TEXT SECTION:
It’s interesting that a number of Southern collieries employed box wagons similar to those used early on the Northern coalfields. Pictorial evidence suggests these were end-opening; when they arrived at the end of the jetties, they were simply up ended using steam rams so their loads could slide into the colliers below. These wagons were crude, rough and unsprung, with inside-bearing wheelsets. They ran slowly, couldn't carry much and were prone to derailing.
 
They borrowed much in design and operation from similar wagons used earlier in the Hunter Valley, and on British wagons that persisted in that country into the 1960s-70s.


However, as already mentioned, Bulli and Keira also used lift-out hopper wagons. Pictures of Keira stock suggests a rake of CH-type wagons. It’s unlikely that these wagons would have been fitted with LCH iron spill ‘aprons’ at either end, but I am unable to determine their framing arrangements. I suspect, though, that end frames would have been open, with internal timber supports running from the buffing beams, parallel to the solebars, on either side of the drawgear. Or they may have been angled from the buffing beams to a central beam.


Some of these Keira wagons also appear to have been fitted with single-plank ‘hungry’ boards to help increase capacity.


However, at least two Keira images show a mysterious type of wooden-hopper wagon unlike any others used in the Illawarra. Although one appears to be fitted with an air pipe (!) and Turton-style iron buffers, it looks nothing like a government hopper wagon of the time. However, these wagons look very similar to those early Minmi wagons of the Northern Coalfields.

Stored records
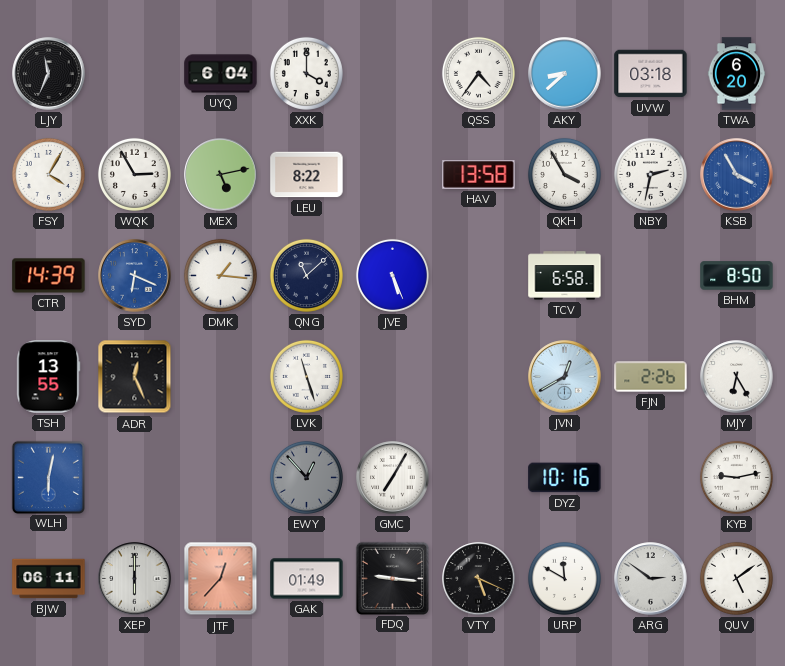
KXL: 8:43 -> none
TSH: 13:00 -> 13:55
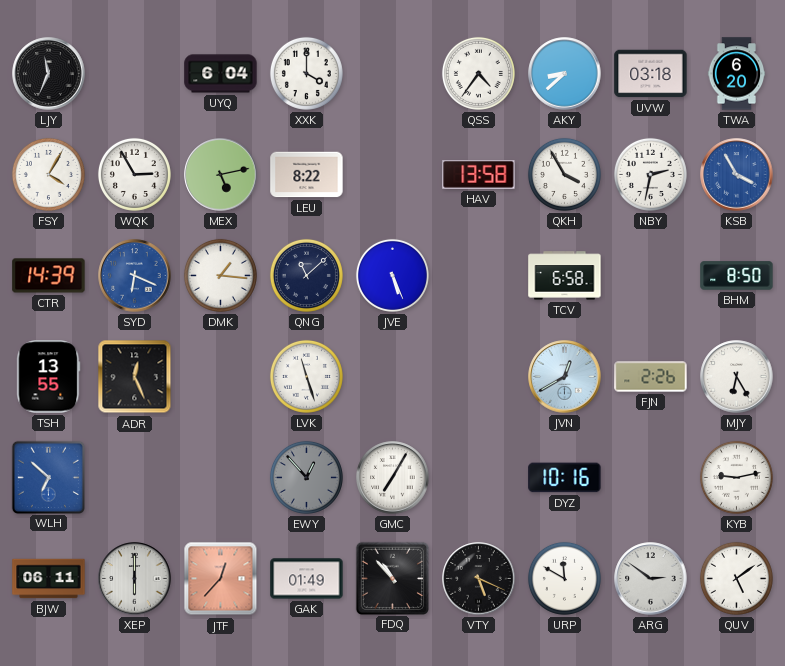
WLH: 6:02 -> 6:52
FDQ: 9:16 -> 10:53
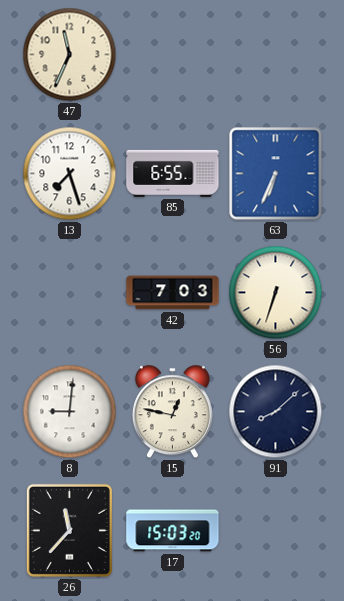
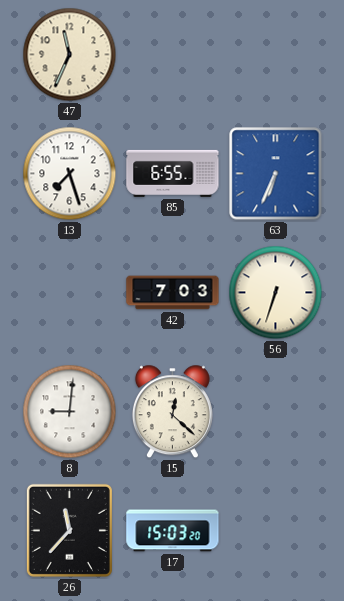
15: 12:47 -> 12:22
91: 8:08 -> none
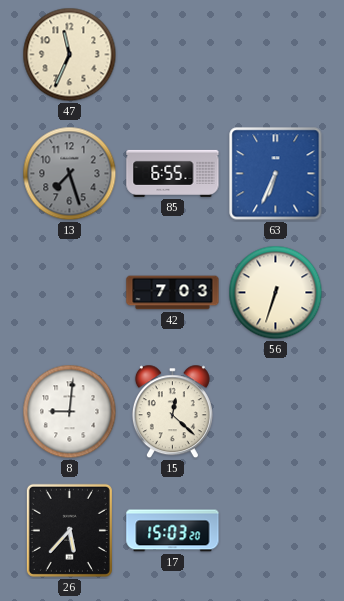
13 dial: white -> grey
26: 11:37 -> 5:37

SET OF TASKS:
**A.** Answer these questions from the colliery wagon text, one per line:
(i) What was used to up-end the box wagons at the end of the jetties?
(ii) What were some of the Keira wagons fitted with to help increase capacity?
(iii) The mysterious Keira wooden-hopper wagons look very similar to which early wagons of the Northern Coalfields?
**B.** Return the passage of the colliery wagon text starting at "However, as already" and ending at "help increase capacity.", copied without changes.
The records have no connection to the colliery wagon text.

RESPONSES TO THE TASKS:
**A.**
(i) Steam rams
(ii) Single-plank "hungry" boards
(iii) The early Minmi wagons

**B.**
However, as already mentioned, Bulli and Keira also used lift-out hopper wagons. Pictures of Keira stock suggests a rake of CH-type wagons. It’s unlikely that these wagons would have been fitted with LCH iron spill ‘aprons’ at either end, but I am unable to determine their framing arrangements. I suspect, though, that end frames would have been open, with internal timber supports running from the buffing beams, parallel to the solebars, on either side of the drawgear. Or they may have been angled from the buffing beams to a central beam.


Some of these Keira wagons also appear to have been fitted with single-plank ‘hungry’ boards to help increase capacity.